- [Work item] Reproduce exactly the final portion of the data: every line from the one containing "WRI345 | Editing" through the last line, inclusive.

- [Materials provided]

################

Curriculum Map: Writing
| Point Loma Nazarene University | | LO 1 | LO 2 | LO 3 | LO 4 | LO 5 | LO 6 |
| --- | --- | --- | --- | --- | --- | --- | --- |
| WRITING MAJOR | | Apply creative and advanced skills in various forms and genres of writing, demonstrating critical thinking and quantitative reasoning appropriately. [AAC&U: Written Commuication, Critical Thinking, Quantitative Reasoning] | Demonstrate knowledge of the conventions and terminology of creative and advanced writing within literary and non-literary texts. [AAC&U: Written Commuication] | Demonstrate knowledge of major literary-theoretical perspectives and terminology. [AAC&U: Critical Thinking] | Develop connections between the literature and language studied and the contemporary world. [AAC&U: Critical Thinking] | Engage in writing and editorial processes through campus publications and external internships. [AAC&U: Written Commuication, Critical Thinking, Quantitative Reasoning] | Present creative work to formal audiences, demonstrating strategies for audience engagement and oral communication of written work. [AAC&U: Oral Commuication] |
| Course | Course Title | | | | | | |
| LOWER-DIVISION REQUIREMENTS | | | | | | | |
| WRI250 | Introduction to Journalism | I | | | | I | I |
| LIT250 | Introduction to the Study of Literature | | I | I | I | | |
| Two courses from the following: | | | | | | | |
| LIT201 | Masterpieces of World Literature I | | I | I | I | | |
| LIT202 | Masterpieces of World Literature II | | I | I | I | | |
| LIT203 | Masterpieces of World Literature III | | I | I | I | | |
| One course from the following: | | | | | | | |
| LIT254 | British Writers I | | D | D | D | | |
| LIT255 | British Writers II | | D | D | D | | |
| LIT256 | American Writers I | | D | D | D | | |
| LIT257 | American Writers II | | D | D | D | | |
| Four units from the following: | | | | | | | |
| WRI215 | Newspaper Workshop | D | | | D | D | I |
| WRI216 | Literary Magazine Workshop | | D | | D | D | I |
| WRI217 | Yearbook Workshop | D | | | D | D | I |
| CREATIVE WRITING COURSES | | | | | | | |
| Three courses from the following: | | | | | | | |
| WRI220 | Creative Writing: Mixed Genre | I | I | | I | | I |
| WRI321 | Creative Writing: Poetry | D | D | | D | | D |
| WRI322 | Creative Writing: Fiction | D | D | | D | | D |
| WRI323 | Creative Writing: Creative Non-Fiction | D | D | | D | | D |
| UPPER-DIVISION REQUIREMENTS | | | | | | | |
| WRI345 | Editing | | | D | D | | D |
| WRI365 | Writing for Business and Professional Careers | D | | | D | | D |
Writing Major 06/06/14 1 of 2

################

- [Exercise response]
| WRI345 | Editing | | | D | D | | D |
| WRI365 | Writing for Business and Professional Careers | D | | | D | | D |
Writing Major 06/06/14 1 of 2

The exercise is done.